Proper positioning of gun teams requires determining likely avenues of approach and setting up so as to place the long axis of fire along the long axis of the target area.

It’s worth noting that routine qualification fails to take this into account as the ideal place to put crews on a transition range would be to fire across the side of the range as that would enfilade fires across all the targets in all of the lanes. Obviously, this will won’t fit in the existing Surface Danger Zone and Range Control will be very angry with you, however, understanding this will help taking the machine gun marksmanship skills tested in qualification into real world application.

Classification of Fire: Machine Gun

Classes of fire with respect to the weapon include fixed, traversing, searching, traversing and
searching, swinging traverse, and free gun fires.

Fixed Fire
Fixed fire is possible when the point target or target area can be effectively engaged within the width and size of the centered beaten zone or grazing fires with little or no manipulation required.

Traversing Fire
Most target areas will likely be bigger than the gun’s beaten zone or grazing fire coverage and adjustment is necessary. Traversing disperses fires in width by successive changes left or right but not in elevation. When engaging a wide target area, the gunner selects multiple aim points or makes subsequent traverse adjustments after successfully landing an initial burst and making T&E adjustments from there in even increments to ensure even, continuous coverage along the target area. Given that a cone of fire should be 2-4 mils in size, an adjustment of 4 mils from burst to burst creates overlapping coverage.

Searching Fire
Searching distributes fires in-depth by successive changes in elevation. Gunners employ searching fire against a deep target or a target having depth and minimal width, requiring changes in only the elevation of the gun. The amount of elevation change depends upon the range and slope of the ground.

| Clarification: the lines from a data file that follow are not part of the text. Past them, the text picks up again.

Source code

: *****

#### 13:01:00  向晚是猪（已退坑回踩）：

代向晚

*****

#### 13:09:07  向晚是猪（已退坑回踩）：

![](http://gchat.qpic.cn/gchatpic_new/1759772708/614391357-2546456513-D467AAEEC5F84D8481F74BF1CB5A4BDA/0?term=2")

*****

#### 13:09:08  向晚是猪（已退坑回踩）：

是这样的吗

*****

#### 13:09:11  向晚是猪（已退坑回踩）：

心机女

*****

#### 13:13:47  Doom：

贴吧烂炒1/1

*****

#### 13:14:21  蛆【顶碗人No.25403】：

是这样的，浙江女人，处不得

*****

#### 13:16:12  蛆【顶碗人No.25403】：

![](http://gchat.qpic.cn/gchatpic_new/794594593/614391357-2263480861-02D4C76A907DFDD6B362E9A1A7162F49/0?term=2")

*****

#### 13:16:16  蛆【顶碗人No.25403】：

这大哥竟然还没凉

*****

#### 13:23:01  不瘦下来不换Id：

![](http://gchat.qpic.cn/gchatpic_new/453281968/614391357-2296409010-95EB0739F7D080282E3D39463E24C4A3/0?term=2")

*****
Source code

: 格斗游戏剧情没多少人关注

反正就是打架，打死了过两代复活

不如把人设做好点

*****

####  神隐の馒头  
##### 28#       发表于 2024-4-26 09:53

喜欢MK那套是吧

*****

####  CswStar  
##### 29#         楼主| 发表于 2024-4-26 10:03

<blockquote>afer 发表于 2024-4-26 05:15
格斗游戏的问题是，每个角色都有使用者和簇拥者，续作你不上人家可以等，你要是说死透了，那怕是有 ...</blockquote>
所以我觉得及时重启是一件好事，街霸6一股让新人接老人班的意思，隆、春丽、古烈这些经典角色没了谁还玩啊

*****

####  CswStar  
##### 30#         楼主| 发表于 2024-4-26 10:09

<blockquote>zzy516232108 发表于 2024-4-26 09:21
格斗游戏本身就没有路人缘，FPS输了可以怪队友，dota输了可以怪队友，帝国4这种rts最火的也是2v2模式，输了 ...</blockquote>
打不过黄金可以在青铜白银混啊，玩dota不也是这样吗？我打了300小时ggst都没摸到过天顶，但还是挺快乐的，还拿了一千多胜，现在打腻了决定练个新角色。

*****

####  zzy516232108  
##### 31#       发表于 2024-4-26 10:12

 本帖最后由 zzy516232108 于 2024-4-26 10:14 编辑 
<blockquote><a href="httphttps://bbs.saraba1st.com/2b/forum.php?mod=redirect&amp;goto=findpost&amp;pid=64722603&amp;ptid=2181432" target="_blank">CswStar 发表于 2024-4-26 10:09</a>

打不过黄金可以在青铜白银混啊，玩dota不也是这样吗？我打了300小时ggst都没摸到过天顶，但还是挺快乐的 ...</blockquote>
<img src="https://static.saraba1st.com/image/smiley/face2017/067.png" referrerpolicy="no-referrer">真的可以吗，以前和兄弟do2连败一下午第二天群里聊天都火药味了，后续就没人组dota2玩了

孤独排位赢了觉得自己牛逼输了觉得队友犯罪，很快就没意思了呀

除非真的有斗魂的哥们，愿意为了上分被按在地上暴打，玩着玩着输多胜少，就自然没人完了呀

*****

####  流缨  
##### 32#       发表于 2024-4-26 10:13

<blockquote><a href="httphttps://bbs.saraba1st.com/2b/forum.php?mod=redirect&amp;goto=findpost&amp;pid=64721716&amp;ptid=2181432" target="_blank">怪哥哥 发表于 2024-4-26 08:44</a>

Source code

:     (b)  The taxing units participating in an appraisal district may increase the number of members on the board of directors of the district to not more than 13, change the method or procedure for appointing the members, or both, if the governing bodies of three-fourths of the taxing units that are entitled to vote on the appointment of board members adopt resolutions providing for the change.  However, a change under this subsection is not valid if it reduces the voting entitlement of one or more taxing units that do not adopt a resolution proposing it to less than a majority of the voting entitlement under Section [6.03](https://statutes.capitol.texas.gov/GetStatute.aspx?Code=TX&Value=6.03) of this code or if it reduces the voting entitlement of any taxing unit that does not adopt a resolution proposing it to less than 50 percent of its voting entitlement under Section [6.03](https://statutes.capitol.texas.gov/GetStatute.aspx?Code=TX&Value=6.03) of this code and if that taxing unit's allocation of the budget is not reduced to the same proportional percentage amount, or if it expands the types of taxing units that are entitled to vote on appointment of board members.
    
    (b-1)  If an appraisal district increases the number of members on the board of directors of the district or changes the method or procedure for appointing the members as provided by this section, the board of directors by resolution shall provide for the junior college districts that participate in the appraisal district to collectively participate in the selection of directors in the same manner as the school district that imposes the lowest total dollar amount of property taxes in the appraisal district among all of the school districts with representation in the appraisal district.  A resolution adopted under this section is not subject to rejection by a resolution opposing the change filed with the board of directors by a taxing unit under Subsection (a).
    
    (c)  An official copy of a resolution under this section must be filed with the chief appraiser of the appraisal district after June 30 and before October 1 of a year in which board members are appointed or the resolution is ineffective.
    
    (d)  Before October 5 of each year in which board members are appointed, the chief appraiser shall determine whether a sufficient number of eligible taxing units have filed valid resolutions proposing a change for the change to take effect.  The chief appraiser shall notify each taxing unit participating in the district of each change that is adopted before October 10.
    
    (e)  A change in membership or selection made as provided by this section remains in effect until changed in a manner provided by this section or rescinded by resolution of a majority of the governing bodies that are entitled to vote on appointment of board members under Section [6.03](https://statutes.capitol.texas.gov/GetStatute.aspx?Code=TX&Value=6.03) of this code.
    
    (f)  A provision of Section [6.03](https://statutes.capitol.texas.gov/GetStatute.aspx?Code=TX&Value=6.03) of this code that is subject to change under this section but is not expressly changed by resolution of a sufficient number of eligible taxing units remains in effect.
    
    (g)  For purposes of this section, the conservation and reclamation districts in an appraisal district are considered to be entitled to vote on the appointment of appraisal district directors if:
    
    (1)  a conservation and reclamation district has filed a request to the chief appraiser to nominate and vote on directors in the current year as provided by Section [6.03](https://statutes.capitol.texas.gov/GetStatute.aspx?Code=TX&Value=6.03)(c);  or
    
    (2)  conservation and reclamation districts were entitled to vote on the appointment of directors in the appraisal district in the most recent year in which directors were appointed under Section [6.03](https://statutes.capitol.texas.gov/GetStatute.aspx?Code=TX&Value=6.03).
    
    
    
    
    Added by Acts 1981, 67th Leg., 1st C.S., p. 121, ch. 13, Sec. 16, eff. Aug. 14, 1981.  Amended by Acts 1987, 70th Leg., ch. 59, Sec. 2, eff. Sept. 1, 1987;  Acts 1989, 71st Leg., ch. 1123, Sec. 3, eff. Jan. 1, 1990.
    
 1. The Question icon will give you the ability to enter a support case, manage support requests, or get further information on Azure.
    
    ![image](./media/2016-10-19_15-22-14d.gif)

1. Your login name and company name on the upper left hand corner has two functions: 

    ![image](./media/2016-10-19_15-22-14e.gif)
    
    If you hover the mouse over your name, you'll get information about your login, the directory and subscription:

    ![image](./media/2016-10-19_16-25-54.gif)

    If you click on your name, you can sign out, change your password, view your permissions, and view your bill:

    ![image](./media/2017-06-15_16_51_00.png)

Traversing and Searching Fire combines elements of both traverse and search to distribute fires both in width and depth.

These concepts are important for gunnery but aren’t really tested during routine qualification. The transition course is limited to fixed targets only and the 10-meter target has a bold outline for each paster so as to aim at each one individually.

While not included as a standard qualification, targets can be used to emphasize these points. For example, a target series the has one aim point reference for five target areas that are invisible to the gunner. A one-mil black square is at the bottom, left, top, or right side of a given target area. After aiming in a firing an initial accurate burst, the gunner has to trust T&E adjustments to engage the remaining target areas. Machine guns really shine when they apply accurate, controlled fires over a target area. Firing over terrain with grazing or enfilading fires may not give a convenient aim point to hold on. Gunners need to understand how to apply fires to get the desired effect.